Source records:

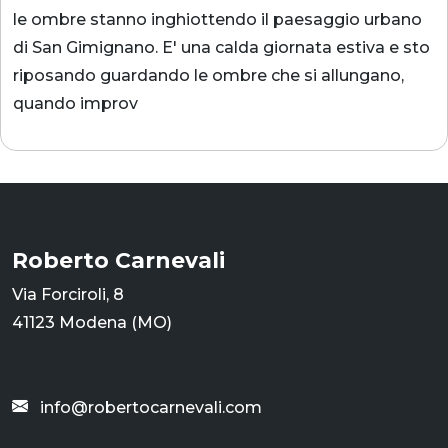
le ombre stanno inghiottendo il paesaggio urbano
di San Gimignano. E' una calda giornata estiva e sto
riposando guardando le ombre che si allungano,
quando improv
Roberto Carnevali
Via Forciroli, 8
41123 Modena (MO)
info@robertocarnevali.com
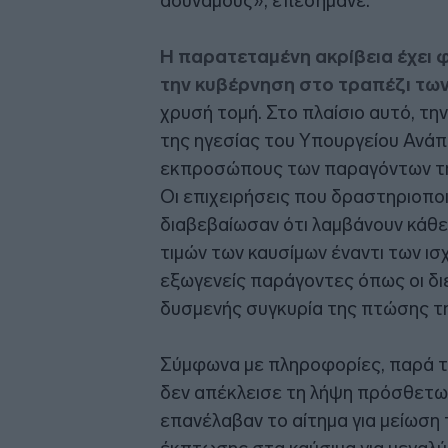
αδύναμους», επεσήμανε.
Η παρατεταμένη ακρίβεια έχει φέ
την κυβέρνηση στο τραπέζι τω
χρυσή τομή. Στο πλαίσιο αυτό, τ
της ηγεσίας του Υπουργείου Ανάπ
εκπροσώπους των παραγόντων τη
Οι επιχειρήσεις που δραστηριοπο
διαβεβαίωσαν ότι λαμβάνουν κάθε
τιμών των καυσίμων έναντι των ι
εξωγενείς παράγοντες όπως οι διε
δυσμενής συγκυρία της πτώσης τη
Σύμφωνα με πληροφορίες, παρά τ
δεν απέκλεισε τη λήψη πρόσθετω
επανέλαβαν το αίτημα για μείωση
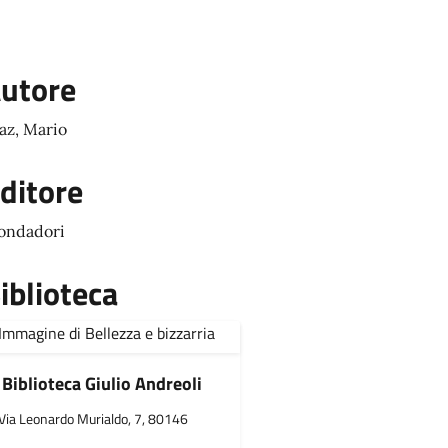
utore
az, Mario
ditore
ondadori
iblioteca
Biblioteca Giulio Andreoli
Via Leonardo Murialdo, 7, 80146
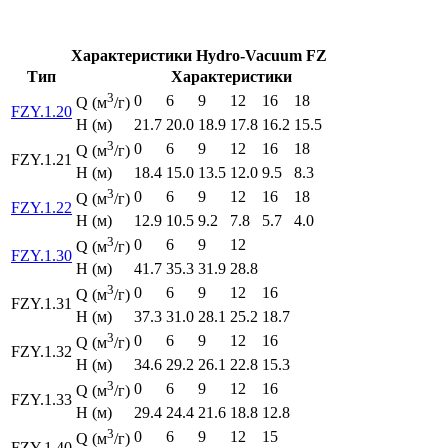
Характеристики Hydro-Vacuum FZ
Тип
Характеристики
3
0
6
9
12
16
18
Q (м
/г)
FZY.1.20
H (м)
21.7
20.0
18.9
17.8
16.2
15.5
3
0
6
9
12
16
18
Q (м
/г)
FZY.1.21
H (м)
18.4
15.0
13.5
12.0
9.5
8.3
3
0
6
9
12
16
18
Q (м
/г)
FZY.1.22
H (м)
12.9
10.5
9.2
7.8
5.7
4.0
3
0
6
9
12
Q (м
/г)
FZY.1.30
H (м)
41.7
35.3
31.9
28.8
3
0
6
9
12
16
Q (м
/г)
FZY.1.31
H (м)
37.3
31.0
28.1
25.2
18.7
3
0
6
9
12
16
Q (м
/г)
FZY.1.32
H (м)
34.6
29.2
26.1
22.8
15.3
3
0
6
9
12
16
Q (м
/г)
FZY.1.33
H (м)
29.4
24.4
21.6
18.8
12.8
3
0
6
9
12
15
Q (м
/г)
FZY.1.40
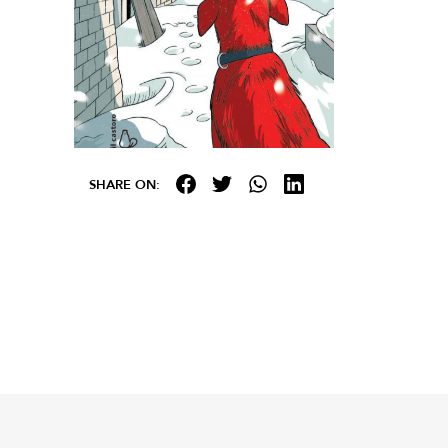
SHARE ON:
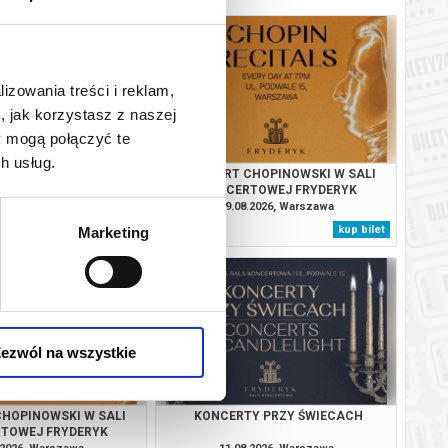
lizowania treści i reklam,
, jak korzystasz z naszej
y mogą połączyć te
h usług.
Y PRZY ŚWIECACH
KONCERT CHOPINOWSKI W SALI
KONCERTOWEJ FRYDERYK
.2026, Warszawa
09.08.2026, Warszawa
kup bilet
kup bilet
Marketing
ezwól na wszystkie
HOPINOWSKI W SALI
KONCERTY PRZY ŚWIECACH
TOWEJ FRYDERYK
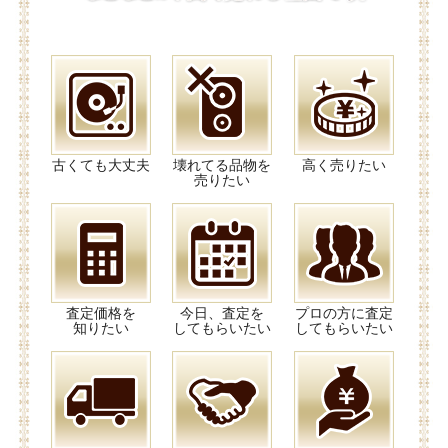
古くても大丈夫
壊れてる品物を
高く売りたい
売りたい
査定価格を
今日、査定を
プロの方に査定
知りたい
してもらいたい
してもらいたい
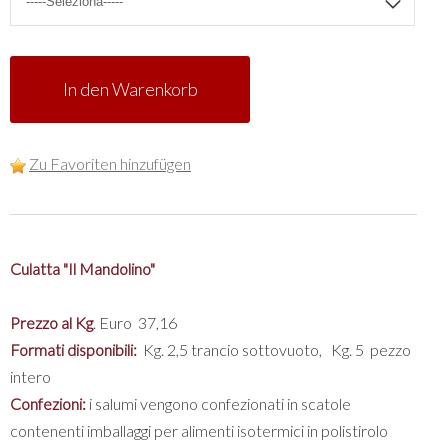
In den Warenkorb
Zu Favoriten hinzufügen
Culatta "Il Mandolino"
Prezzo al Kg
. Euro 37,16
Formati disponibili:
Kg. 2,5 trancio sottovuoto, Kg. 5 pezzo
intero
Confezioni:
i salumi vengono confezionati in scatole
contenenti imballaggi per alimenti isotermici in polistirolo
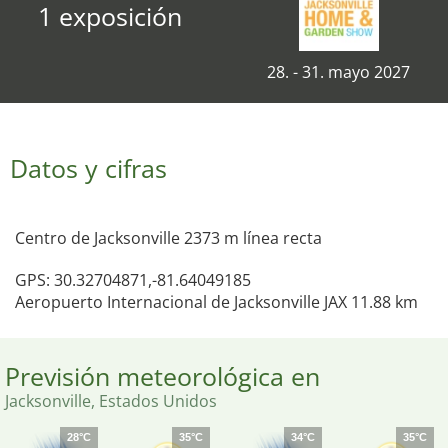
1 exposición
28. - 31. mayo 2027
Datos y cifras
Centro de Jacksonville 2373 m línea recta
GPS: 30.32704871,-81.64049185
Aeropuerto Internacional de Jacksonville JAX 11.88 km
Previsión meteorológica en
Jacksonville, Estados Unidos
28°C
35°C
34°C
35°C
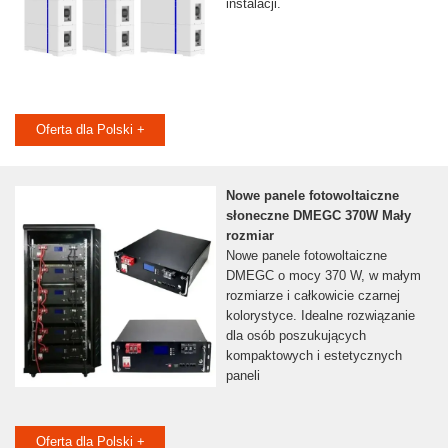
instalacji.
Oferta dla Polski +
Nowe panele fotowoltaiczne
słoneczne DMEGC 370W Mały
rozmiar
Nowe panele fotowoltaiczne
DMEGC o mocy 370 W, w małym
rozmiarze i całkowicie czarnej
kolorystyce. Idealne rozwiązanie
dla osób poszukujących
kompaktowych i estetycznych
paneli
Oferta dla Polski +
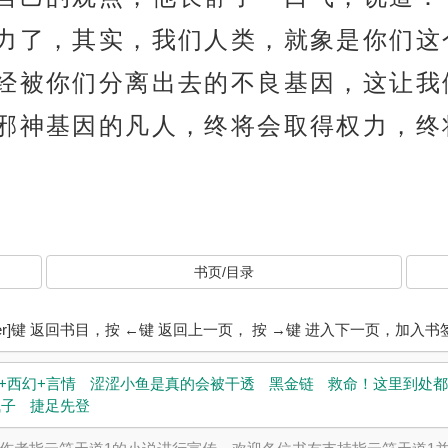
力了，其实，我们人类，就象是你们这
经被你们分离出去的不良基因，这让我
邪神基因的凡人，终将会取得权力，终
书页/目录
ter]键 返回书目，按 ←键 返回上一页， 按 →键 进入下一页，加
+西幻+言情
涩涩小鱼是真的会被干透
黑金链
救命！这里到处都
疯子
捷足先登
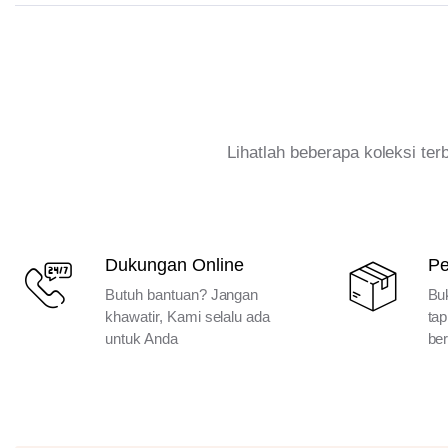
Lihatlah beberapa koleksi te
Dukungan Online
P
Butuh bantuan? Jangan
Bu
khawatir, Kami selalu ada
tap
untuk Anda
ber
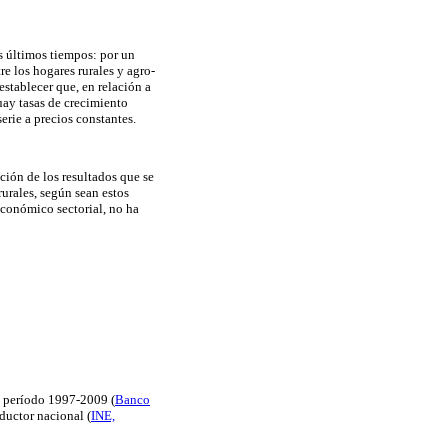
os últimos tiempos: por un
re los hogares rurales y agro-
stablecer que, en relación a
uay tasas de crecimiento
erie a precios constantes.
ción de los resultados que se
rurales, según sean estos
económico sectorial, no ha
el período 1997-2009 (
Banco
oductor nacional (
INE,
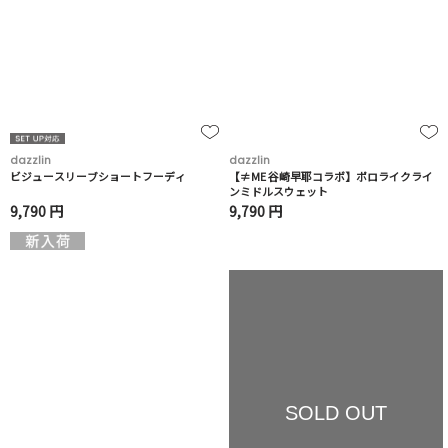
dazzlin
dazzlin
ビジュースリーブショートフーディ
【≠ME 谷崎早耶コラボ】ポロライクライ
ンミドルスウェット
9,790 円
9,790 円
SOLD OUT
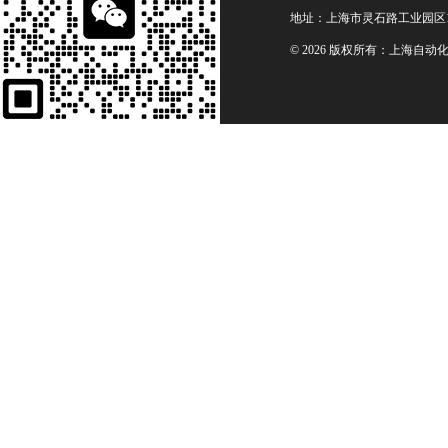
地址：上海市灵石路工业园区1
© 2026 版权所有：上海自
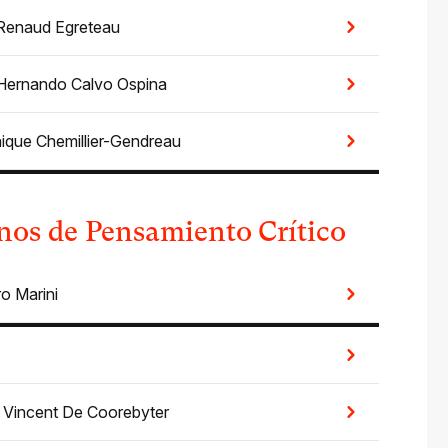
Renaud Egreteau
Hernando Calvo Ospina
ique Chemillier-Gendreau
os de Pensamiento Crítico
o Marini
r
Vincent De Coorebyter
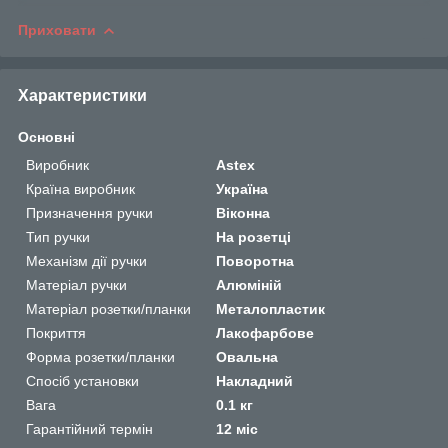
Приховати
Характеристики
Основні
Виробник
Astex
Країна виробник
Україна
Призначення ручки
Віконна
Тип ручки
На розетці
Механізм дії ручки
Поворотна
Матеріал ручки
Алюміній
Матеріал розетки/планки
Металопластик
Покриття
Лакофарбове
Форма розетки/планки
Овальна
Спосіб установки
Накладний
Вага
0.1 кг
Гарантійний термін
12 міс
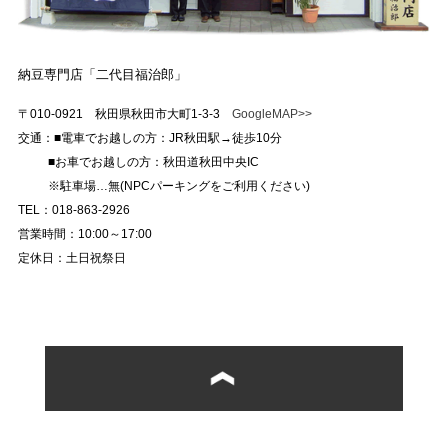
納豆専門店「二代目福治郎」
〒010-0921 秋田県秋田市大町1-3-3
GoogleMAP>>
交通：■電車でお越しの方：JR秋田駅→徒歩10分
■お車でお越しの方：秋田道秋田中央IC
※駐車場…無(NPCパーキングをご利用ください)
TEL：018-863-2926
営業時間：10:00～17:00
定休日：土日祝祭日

Task goal:
Wherever the string "PRZY" appears in the data above, copy the line it sits in.

Solution below:
Y PRZY ŚWIECACH
KONCERTY PRZY ŚWIECACH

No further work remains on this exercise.